▶ **EXERCISE 1**
How would you translate this sentence from the article on Haas F1 Team's 2018 preseason testing into Spanish: "Grosjean has been with Haas F1 Team since its debut in 2016, and 2018 marks his seventh full season in Formula One."?

==*==

Same As It Ever Was
Mike Arning/HAAS F1 | 23.2.18 | Aktuality
Haas F1 2018
Same As It Ever Was
Continuity Helps Haas F1 Team Continue
To Grow During Testing at Barcelona
KANNAPOLIS, North Carolina (Feb. 23, 2018) – The refrain “same as it ever was” in Talking Heads’ 1981 hit “Once In A Lifetime” resonates 37 years later within Haas F1 Team. The only American team competing in the FIA Formula One World Championship returns for its third season with the same driver lineup it had in 2017 amid relatively unchanged technical regulations.
Drivers Romain Grosjean and Kevin Magnussen find themselves in another part of the world behind the wheel of a large automobile as preseason testing begins at Circuit de Barcelona – Catalunya. The two pilots will take the wheel of the Haas VF-18 during eight days of testing stretched over two weeks from Feb. 26 through March 9 at the 4.655-kilometer (2.892-mile), 16-turn track.
Grosjean has been with Haas F1 Team since its debut in 2016, and 2018 marks his seventh full season in Formula One. Magnussen returns to the same team for the first time in his career after spending single seasons with McLaren (2014) and Renault (2016), respectively.

==*==

▶ **EXERCISE 2**
In the records, retype the lines from the one that contains "story short, this" through the one that contains "taking strategies you", both included.

==*==

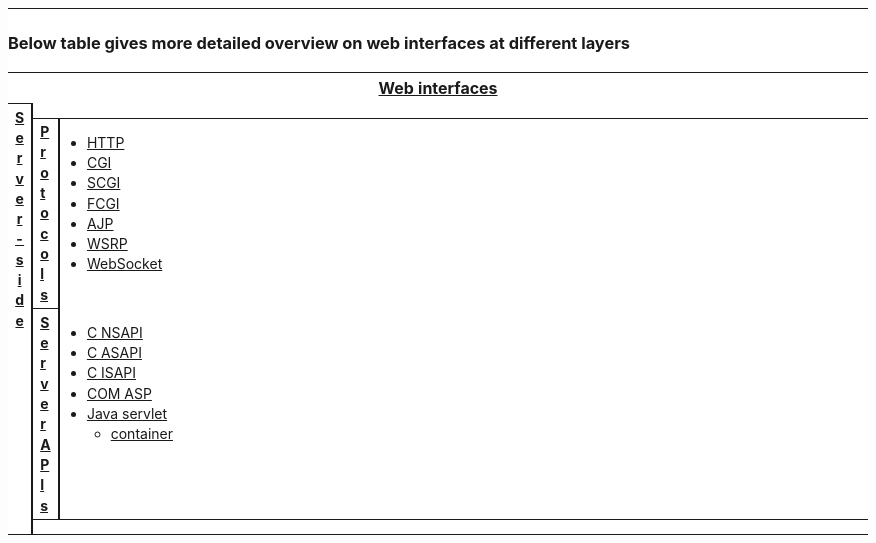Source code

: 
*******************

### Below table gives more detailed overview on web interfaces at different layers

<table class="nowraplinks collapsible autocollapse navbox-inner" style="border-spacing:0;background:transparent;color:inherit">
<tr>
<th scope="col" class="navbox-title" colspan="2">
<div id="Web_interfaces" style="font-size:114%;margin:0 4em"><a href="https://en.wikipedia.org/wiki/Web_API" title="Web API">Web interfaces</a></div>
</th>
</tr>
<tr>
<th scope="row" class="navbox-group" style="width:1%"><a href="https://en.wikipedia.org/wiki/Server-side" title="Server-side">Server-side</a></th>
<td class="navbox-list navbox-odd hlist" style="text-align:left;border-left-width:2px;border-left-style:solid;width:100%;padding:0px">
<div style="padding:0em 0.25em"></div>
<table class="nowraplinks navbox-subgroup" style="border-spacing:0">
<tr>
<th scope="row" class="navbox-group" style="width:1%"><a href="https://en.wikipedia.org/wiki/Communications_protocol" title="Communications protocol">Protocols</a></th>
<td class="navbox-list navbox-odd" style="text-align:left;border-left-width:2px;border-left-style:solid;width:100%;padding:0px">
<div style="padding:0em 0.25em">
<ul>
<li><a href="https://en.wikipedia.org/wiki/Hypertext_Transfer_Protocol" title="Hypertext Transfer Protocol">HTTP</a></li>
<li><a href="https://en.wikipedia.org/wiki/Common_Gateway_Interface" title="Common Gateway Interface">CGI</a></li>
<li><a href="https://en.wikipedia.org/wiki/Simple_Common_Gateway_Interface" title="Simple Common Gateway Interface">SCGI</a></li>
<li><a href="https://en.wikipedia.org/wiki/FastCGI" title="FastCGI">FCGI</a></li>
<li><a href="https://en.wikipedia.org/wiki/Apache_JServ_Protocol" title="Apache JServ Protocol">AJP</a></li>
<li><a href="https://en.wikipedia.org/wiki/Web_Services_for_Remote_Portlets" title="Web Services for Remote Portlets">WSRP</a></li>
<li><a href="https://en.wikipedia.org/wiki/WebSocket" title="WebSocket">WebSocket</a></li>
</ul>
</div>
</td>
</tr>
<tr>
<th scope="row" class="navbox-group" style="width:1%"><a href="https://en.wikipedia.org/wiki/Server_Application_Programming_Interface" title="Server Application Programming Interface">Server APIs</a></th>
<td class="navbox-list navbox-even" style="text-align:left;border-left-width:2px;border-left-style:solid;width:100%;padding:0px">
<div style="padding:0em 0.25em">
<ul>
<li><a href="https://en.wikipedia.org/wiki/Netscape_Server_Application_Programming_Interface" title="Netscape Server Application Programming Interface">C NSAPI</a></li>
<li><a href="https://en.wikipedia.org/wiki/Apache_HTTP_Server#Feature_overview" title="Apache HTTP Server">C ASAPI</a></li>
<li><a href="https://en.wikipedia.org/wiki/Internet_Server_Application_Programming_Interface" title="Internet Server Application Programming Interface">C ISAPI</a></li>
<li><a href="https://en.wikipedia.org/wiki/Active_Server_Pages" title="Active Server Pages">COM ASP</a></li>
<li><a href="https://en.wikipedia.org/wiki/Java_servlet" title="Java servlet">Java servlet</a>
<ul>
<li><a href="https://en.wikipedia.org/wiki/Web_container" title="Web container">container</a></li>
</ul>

==*==

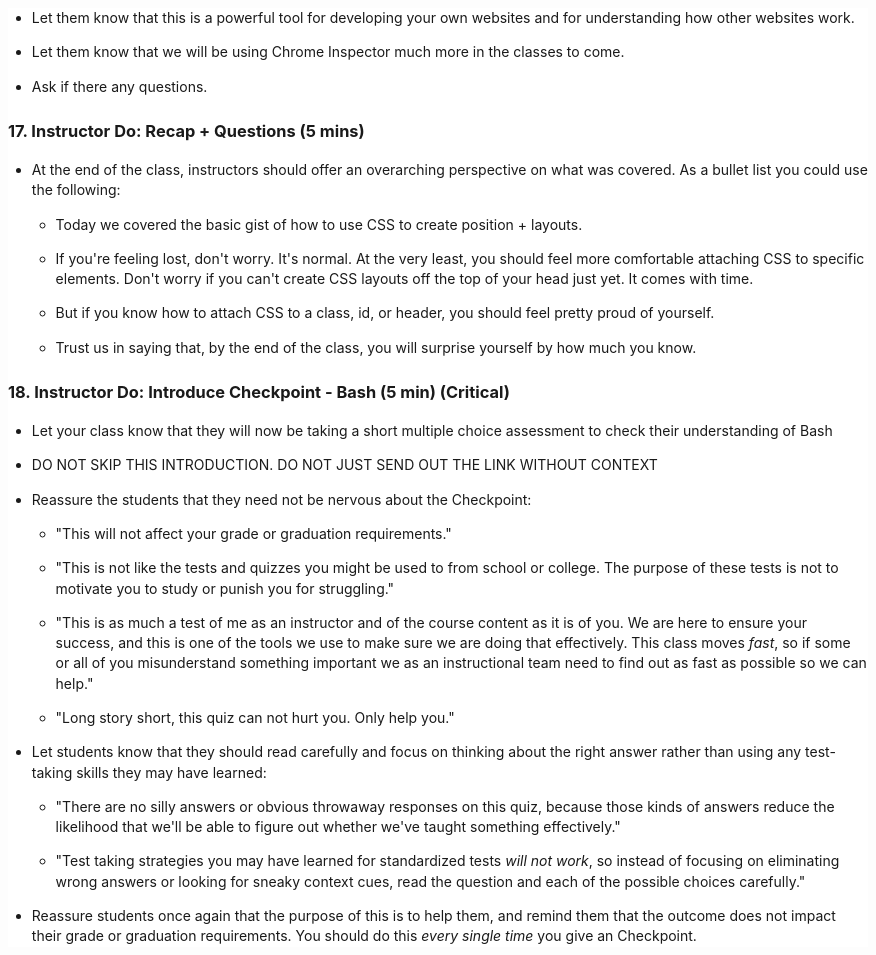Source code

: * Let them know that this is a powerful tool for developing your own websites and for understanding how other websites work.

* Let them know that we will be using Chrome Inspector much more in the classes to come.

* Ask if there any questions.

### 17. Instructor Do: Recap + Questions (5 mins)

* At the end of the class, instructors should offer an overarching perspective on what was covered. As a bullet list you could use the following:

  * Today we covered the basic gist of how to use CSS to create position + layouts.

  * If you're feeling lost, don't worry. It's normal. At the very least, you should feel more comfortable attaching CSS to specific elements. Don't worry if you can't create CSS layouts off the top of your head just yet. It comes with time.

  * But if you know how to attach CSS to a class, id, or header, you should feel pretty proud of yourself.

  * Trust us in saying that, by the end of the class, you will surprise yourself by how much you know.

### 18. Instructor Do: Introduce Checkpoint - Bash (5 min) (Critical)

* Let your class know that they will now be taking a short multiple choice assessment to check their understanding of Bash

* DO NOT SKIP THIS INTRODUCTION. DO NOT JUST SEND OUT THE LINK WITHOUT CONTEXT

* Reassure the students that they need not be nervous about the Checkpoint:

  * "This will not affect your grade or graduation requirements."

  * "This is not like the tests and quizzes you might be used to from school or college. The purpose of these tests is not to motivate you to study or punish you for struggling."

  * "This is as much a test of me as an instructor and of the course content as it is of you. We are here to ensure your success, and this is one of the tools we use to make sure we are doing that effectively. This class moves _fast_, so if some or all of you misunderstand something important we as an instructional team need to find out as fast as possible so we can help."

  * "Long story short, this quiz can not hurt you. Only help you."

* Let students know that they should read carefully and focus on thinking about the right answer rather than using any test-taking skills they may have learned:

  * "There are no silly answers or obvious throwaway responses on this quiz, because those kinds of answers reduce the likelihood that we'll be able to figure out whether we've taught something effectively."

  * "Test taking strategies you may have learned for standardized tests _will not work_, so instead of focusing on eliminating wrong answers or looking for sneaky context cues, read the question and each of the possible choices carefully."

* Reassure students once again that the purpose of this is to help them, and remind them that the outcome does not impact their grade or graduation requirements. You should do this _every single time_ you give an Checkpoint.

==*==

▶ **YOUR RESPONSE 1**
Grosjean forma parte de Haas F1 Team desde su debut en 2016, y 2018 es su séptima temporada completa en la Fórmula Uno.

▶ **YOUR RESPONSE 2**
  * "Long story short, this quiz can not hurt you. Only help you."

* Let students know that they should read carefully and focus on thinking about the right answer rather than using any test-taking skills they may have learned:

  * "There are no silly answers or obvious throwaway responses on this quiz, because those kinds of answers reduce the likelihood that we'll be able to figure out whether we've taught something effectively."

  * "Test taking strategies you may have learned for standardized tests _will not work_, so instead of focusing on eliminating wrong answers or looking for sneaky context cues, read the question and each of the possible choices carefully."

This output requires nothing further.